Publication

Delaware Journal of Corporate Law

Volume

36

Page

903

Year

2011

Abstract

How should corporate law deal with a controlling person's entry into a transaction with the corporation she controls? How should corporate law deal with transactions or decisions where one or more board members are interested? In this Article, we argue that Delaware law could do a better job answering these questions than it presently does. We propose a modest strengthening of judicial review of interested transactions. For transactions where one or more directors have a conflicting interest and defendants attempt to cleanse the transaction using approval by the disinterested directors, we propose that the defendants show that the approving disinterested directors exercised independent business judgment. Only when the defendants make this showing would the transaction receive the protection of the business judgment rule. For all transactions with a controlling shareholder, the Weinberger entire fairness framework should apply. Since many duty of loyalty cases will be characterized as derivative actions, we would also revise the first prong of Aronson.

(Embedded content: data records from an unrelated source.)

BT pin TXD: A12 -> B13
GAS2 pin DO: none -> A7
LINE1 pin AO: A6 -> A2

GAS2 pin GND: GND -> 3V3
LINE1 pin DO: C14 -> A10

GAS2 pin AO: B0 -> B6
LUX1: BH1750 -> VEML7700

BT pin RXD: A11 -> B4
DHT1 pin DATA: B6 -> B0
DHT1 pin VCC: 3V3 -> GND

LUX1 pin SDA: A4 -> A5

We propose that if the plaintiff shows that at least one director is interested, demand is excused unless defendants show that the approving disinterested directors exercised independent business judgment and the plaintiffs cannot rebut that showing. If the plaintiffs can show that the transaction was with a controlling shareholder (as defined in the Weinberger line of cases), demand should be excused. Our proposal is far from radical. Rather, it provides weaker oversight of interested transactions than the traditional common law approach, which simply deemed all interested transactions void. It fits well within the purview of current Delaware law, which applies procedural scrutiny when independent directors approve such a transaction. It balances the danger that shareholders will be abused by interested transactions with the danger of encouraging strike suits. Indeed, the fact that Delaware does not already follow a variant of this approach is somewhat surprising.